▶ **Dataset**
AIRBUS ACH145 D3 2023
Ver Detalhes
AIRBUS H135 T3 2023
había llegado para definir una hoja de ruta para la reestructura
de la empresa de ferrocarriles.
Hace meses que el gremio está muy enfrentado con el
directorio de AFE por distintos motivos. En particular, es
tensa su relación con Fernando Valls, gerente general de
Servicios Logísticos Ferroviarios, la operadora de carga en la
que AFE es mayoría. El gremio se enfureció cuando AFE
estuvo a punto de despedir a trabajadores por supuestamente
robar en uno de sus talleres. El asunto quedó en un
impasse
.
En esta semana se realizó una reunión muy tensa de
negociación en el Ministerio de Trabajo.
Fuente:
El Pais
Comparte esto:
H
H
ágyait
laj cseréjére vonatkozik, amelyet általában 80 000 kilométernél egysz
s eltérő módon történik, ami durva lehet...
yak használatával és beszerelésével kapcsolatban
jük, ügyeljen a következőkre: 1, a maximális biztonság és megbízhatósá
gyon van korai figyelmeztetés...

---

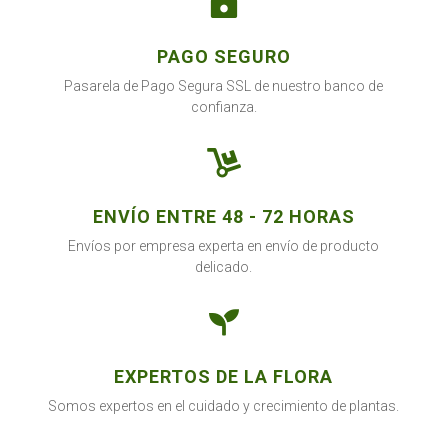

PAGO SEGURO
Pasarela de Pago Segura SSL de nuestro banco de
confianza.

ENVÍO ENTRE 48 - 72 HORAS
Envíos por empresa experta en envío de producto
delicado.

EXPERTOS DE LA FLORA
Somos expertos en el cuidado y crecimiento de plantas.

▶ **What is being asked**
Quote word for word the lines in the listing from the one containing "AIRBUS ACH145 D3 2023" through the one containing "tensa su relación".

▶ **Answer box**
AIRBUS ACH145 D3 2023
Ver Detalhes
AIRBUS H135 T3 2023
había llegado para definir una hoja de ruta para la reestructura
de la empresa de ferrocarriles.
Hace meses que el gremio está muy enfrentado con el
directorio de AFE por distintos motivos. En particular, es
tensa su relación con Fernando Valls, gerente general de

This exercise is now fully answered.